- GIVEN DATA
-------------------------

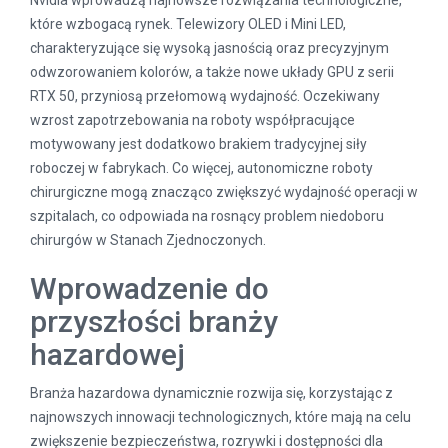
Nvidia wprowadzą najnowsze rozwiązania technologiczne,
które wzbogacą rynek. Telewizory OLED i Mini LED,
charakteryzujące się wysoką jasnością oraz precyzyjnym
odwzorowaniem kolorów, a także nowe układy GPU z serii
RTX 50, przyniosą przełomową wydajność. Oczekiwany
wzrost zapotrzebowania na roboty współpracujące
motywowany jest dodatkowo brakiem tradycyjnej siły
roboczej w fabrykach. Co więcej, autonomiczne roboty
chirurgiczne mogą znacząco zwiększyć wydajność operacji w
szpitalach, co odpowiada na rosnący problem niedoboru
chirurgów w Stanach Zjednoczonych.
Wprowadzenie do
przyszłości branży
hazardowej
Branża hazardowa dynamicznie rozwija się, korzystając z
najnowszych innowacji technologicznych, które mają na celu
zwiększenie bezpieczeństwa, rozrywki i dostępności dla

-------------------------

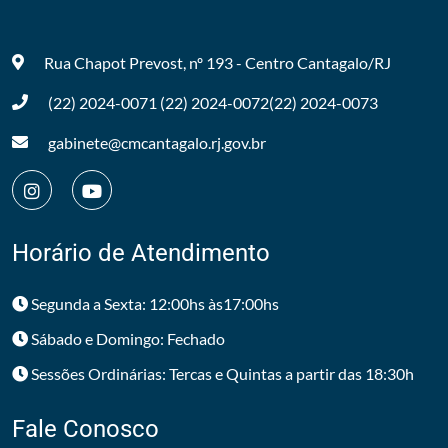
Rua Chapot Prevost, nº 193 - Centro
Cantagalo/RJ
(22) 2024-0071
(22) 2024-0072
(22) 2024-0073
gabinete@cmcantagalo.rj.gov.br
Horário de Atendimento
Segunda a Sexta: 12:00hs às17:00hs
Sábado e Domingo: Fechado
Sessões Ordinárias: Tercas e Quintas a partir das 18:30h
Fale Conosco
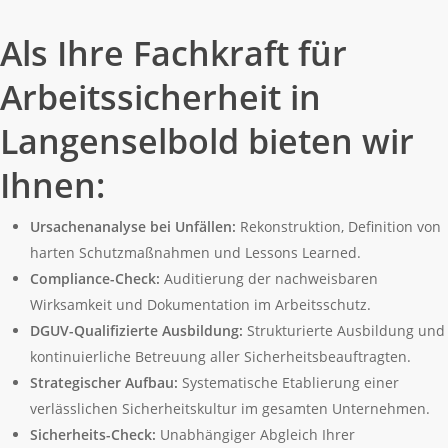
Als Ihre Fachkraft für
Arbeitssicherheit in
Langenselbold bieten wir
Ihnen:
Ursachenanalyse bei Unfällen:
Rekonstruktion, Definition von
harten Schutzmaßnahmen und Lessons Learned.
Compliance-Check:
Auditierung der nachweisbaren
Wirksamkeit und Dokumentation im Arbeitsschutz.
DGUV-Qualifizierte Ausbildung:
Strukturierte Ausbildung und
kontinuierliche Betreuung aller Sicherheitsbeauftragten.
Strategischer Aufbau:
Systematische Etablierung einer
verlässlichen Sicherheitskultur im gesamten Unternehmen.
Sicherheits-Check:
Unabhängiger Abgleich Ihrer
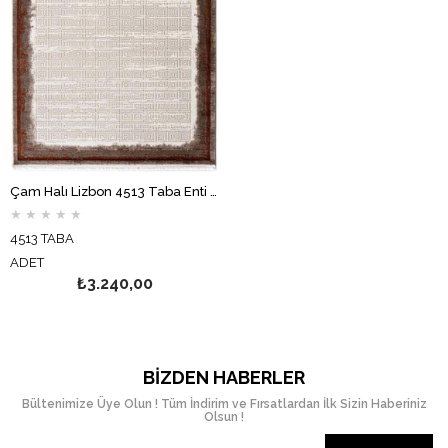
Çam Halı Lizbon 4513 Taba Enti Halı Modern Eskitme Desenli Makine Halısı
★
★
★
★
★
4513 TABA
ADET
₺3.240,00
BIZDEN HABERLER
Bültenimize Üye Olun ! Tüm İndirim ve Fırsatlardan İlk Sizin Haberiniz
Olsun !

-------------------------

- TASK STATEMENT
Please output everything from the line containing "Nvidia wprowadzą najnowsze" down to the line containing "RTX 50, przyniosą" as a Markdown table with the columns "No." and "Text", numbering each row and leaving out any blank lines.

- EXERCISE RESPONSE
| No. | Text |
|---|---|
| 1 | Nvidia wprowadzą najnowsze rozwiązania technologiczne, |
| 2 | które wzbogacą rynek. Telewizory OLED i Mini LED, |
| 3 | charakteryzujące się wysoką jasnością oraz precyzyjnym |
| 4 | odwzorowaniem kolorów, a także nowe układy GPU z serii |
| 5 | RTX 50, przyniosą przełomową wydajność. Oczekiwany |